In hindsight, he should have used another song instead of the national anthem. To his credit, he has removed his posting from YouTube.com What we see now on YouTube are versions copied and uploaded by other people which is really outside his control.
Let us also look at the circumstances. He is just a student and does not have any other life experiences. As a student, he is in the learning phase of his life and may not know the implications of his act and the consequences of using the national anthem.
He studies in Taiwan, which is one of the most democratic places in the Asia, if not the world. In Taiwan, anyone can say anything and criticise anybody. Anyone can go and demonstrate in the street. The political climate in Taiwan must have influenced him to speak his mind, to speak what he sees as truth. It must have influenced him to speak out against what he thinks is not right.
Under all these circumstances, let us be a bit liberal and not go for his jugular. We must be prepared to let our young people learn from their mistakes, and his mistake is only in using the national anthem. Don't forget, learning is a process of gaining life experiences through trials and tribulations and the experiences of those before us.
Coming back to the web and the blogosphere, we should heed the advice of our former prime minister who has said that it is impossible to clamp down on the blogosphere and internet. He must have spoken from his own experience.
We must realise that this is the age of the Internet, the era of the flat world. The old top-down hierarchy is fast becoming flattened. You don't need managers, editors, clerical staff to start a publishing company. Anyone, with a computer and a Net connection can be a publisher, a writer, a media producer, a government critic. This is a fact that the powers that be must come to terms with. This is no longer the old world that can be controlled through the issues of licenses and other legislature.

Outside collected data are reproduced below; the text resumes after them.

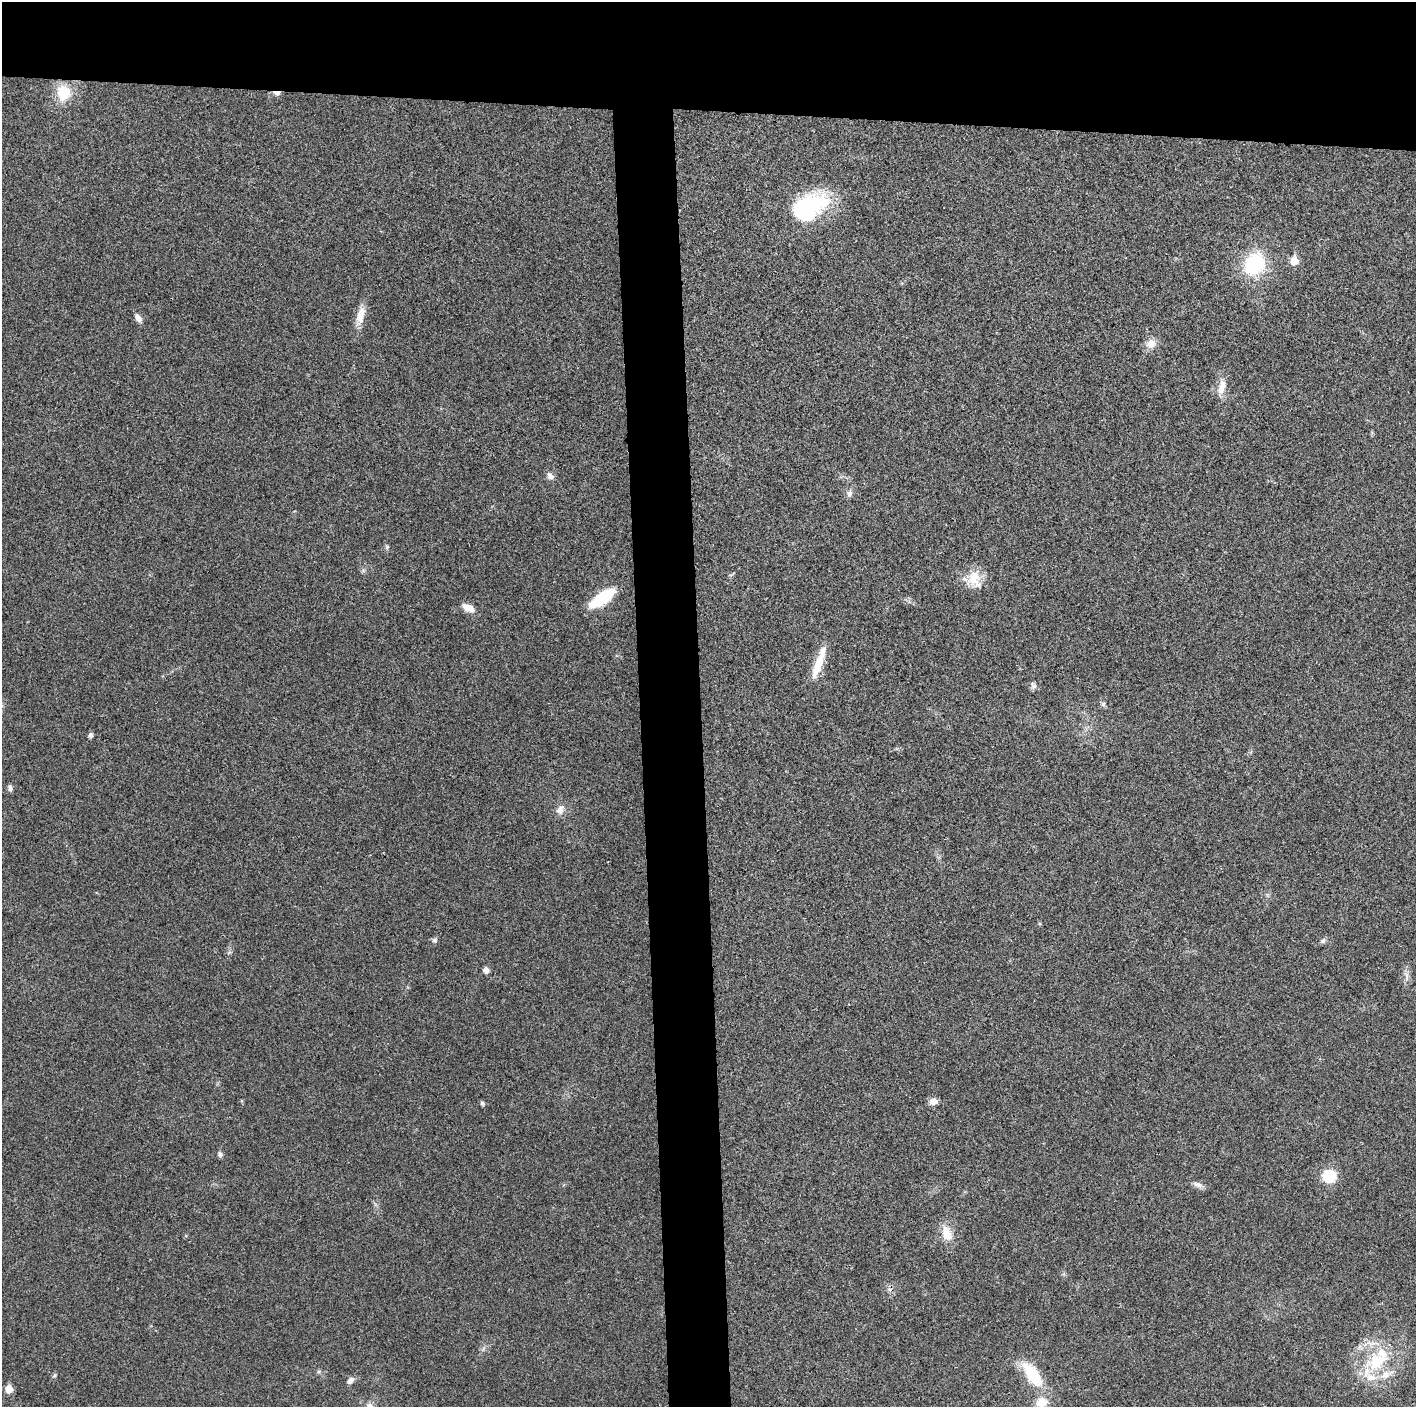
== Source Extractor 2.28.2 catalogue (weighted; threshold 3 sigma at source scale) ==
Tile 2 of 3 x 3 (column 2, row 1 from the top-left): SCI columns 1415-2828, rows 2830-4234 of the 4249 x 4237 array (HDU 1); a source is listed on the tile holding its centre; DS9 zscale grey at full resolution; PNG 1418 x 1409 px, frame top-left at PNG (2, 2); no overlay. Shown black and unused: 12% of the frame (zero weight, under 3 of 4 exposures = <1% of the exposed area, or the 3 px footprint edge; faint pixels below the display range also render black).
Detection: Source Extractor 2.28.2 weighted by HDU 2 'WHT'; one run over the whole footprint, this tile lists its part. Background 0.0197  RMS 0.0056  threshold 0.025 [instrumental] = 3 sigma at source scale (4.5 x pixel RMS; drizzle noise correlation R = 1.50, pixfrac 1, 0.05/0.05 arcsec/px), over >= 5 px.
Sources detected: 42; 1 inside a brighter object's white glare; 1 cosmic-ray / hot-pixel residue — not listed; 3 inside a brighter listed object's ellipse — not listed separately; the other 37 listed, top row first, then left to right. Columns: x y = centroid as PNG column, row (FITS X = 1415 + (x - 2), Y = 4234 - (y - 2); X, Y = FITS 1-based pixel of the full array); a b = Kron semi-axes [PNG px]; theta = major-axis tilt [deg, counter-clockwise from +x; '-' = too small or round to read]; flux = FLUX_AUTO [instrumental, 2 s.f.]
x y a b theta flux
63 93 20 17 -90 15
276 93 7 4 0 6.9
808 207 50 26 22 51
1294 261 6 5 - 12
1255 264 26 21 57 36
360 315 27 10 78 7.7
138 318 11 6 -52 2.9
1151 344 14 12 13 5.1
1222 387 23 9 78 6.5
550 476 10 7 -46 2.8
849 493 10 7 83 2.2
387 547 7 5 -89 1.1
974 579 24 19 -70 12
602 598 28 11 35 25
468 608 15 8 -25 5.4
819 663 43 8 70 14
1033 685 10 7 -60 1.9
1103 704 6 6 - 1.2
90 735 5 4 - 1.9
10 788 8 6 -89 1.7
560 809 14 10 66 4.1
435 940 8 6 62 1.4
1323 941 7 5 46 1.3
486 970 5 5 - 3.3
1407 976 16 5 -90 2.6
933 1101 9 7 5 4.3
482 1103 7 5 -63 0.95
220 1154 7 6 - 1.6
1329 1176 12 12 - 18
1198 1185 14 6 -18 2.6
946 1233 21 12 -72 9.1
1377 1362 33 24 30 33
1032 1374 26 12 -55 27
54 1375 6 4 45 0.82
350 1380 9 6 46 2.7
9 1389 5 5 - 10
1041 1402 15 12 21 8.5
Overlapping masked pixels (flux is a lower limit): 1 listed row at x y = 276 93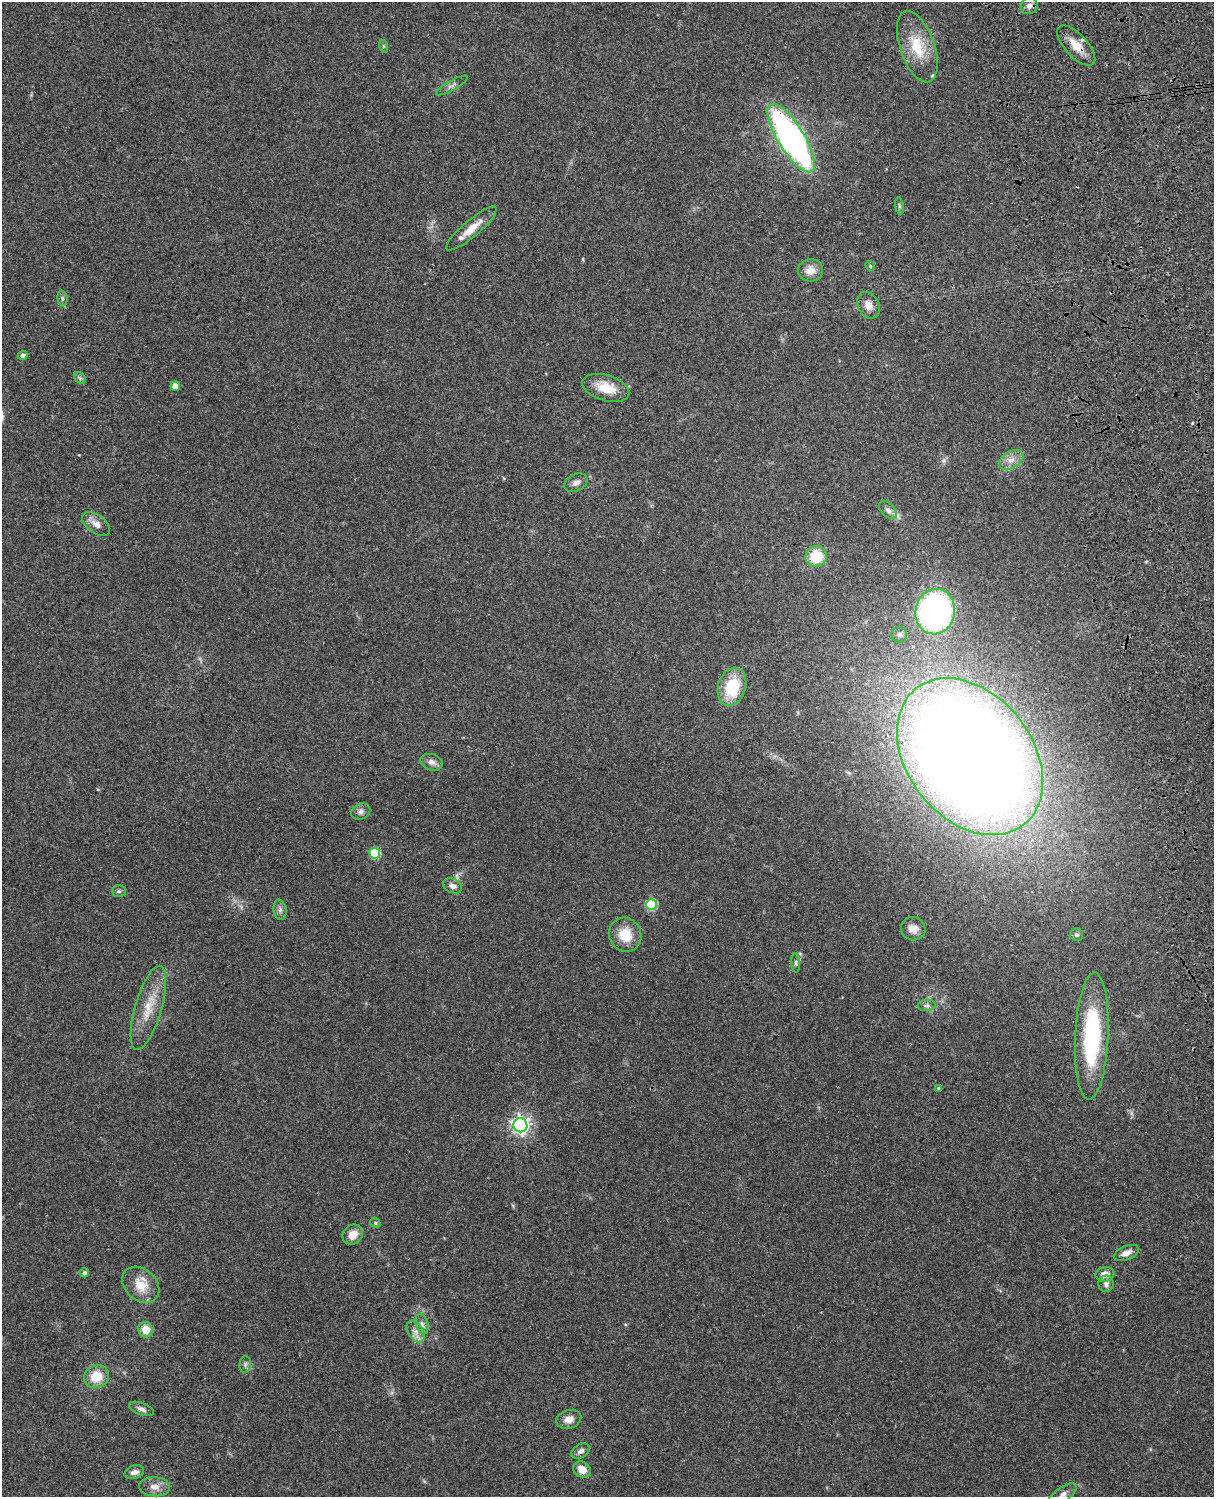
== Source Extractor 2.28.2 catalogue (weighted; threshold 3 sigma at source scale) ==
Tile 6 of 4 x 3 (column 2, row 2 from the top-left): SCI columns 1331-2542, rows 1659-3153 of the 5085 x 4925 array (HDU 1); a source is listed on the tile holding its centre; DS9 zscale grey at full resolution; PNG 1216 x 1499 px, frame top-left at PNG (2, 2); each listed source drawn as its Kron ellipse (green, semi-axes under 4 px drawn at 4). Shown black and unused: <1% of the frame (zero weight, under 3 of 4 exposures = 6% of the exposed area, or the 3 px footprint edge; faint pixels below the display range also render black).
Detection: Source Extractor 2.28.2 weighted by HDU 2 'WHT'; one run over the whole footprint, this tile lists its part. Background 0.219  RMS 0.0084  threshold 0.0378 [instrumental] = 3 sigma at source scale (4.5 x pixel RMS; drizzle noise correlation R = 1.50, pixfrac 1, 0.05/0.05 arcsec/px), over >= 5 px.
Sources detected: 61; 1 inside a brighter listed object's ellipse — not listed separately; the other 60 listed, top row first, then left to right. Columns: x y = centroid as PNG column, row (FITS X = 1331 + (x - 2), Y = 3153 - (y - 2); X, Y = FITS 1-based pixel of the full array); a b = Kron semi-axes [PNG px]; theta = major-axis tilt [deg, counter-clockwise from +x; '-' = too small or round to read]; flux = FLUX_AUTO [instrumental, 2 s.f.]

We need a totally new approach to deal with criticisms on the Net. Overreaction and clamping down is the least effective one. Might in this new era is no more the only right. Power is might, but the pen is mightier, and the web even mightier.
Whenever there is any criticism against our government leaders, instead of overreaction and self-denial, they should ask themselves 'is the criticism fair and valid'? Is there any basis to these criticisms? If so, they must be prepared to admit mistakes and take corrective steps. Like in the case of Namewee, ask ourselves, is there any truth in his criticism? If so, we must be prepared to make changes.
In this era of the flat world, practice what the ancient Chinese saying preaches, 'Real gold is not afraid of fire'. Good leaders would not be afraid of criticism, from the Internet or otherwise.